• **What is expected**:
Print out the data that follows exactly, character for character, apart from the pictures.

(Beginning of Records supplied)

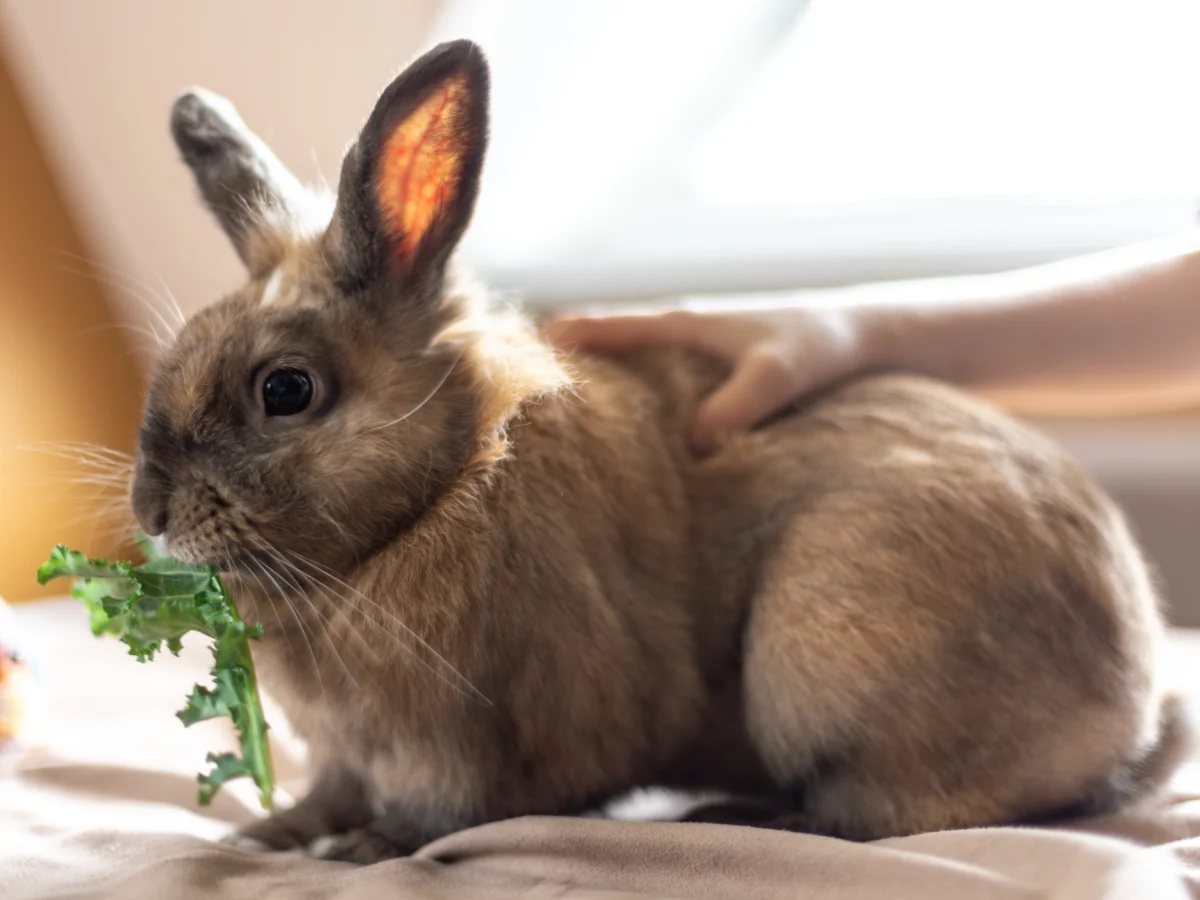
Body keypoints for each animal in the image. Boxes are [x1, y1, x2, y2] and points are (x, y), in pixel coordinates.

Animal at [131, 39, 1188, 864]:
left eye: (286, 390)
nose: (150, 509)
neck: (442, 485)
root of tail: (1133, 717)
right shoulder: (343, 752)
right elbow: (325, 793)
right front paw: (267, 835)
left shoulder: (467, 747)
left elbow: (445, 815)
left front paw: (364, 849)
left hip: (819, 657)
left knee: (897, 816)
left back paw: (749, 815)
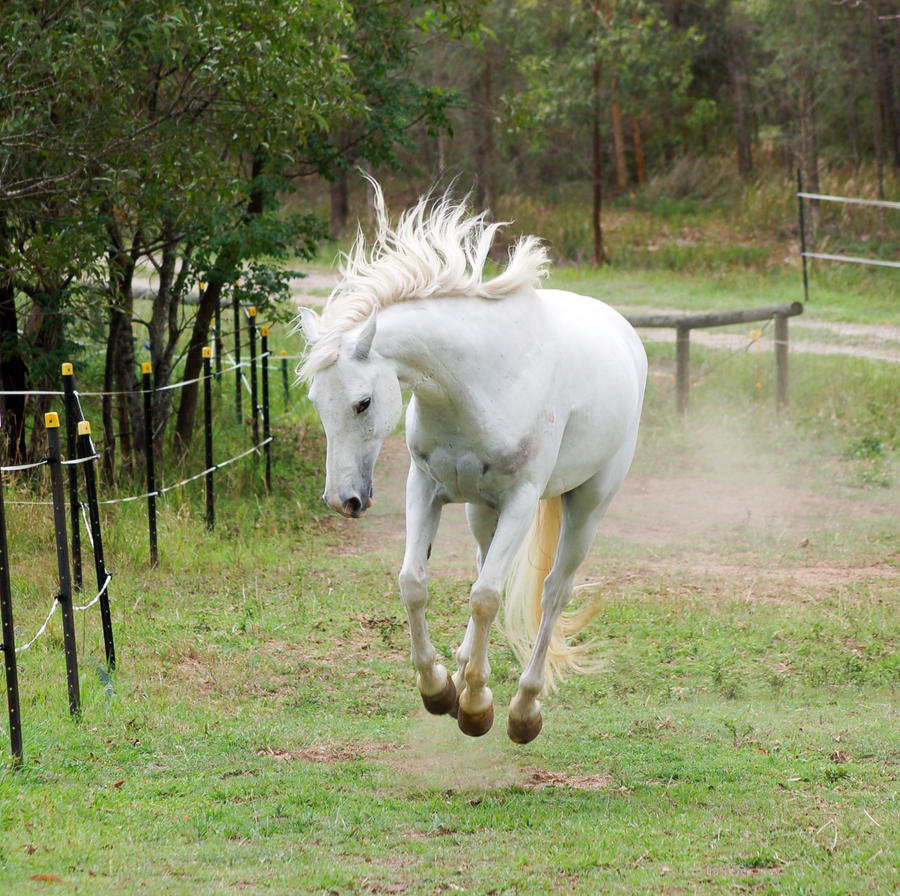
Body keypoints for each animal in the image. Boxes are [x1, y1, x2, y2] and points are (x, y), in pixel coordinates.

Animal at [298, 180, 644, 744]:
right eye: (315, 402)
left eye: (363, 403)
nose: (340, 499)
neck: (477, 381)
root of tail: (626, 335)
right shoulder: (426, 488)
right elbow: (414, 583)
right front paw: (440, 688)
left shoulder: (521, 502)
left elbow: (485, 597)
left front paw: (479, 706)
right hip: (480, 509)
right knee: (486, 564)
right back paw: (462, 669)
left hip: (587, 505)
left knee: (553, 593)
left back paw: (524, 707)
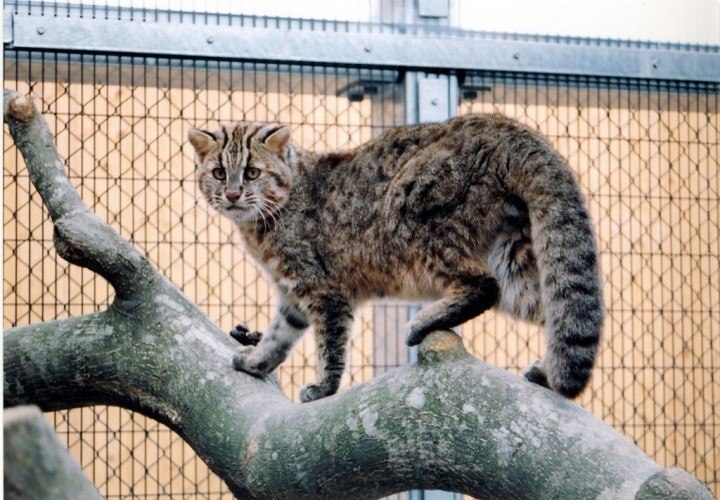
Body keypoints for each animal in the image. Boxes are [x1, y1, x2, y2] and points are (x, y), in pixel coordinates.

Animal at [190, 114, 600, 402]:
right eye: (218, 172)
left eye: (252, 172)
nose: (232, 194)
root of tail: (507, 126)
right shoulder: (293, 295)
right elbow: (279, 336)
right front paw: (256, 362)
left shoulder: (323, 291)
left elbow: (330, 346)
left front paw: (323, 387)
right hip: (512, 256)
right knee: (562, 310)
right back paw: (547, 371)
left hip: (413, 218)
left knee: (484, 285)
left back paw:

(End of Records supplied)

• **The answer**:
Body keypoints for each animal in the image. Boxes are [x1, y1, x2, y2] and points are (x, y), in pixel coordinates.

Animal at [131, 39, 1188, 864]:
left eye: (286, 390)
nose: (150, 509)
neck: (442, 485)
root of tail: (1133, 717)
right shoulder: (343, 752)
right elbow: (325, 793)
right front paw: (267, 835)
left shoulder: (467, 747)
left elbow: (445, 815)
left front paw: (364, 849)
left hip: (819, 657)
left knee: (897, 816)
left back paw: (749, 815)
Body keypoints for each animal in the image. Boxes are [x1, y1, x2, y2] and points are (x, y), in pixel coordinates.

Animal at [298, 180, 644, 744]:
right eye: (315, 402)
left eye: (363, 403)
nose: (340, 499)
neck: (477, 381)
root of tail: (626, 335)
right shoulder: (426, 488)
right elbow: (414, 583)
right front paw: (440, 688)
left shoulder: (521, 502)
left elbow: (485, 597)
left front paw: (479, 706)
right hip: (480, 509)
right knee: (486, 564)
right back paw: (462, 669)
left hip: (587, 505)
left knee: (553, 593)
left back paw: (524, 707)
Body keypoints for each animal in the image. Boxes are [x1, y1, x2, y2] and points are (x, y), in pixel coordinates.

Animal at [190, 114, 600, 402]:
right eye: (218, 172)
left eye: (252, 172)
nose: (232, 194)
root of tail: (507, 126)
right shoulder: (293, 295)
right elbow: (279, 336)
right front paw: (256, 362)
left shoulder: (323, 291)
left elbow: (330, 346)
left front paw: (323, 387)
right hip: (512, 256)
right knee: (562, 310)
right back paw: (547, 371)
left hip: (413, 218)
left knee: (484, 285)
left back paw:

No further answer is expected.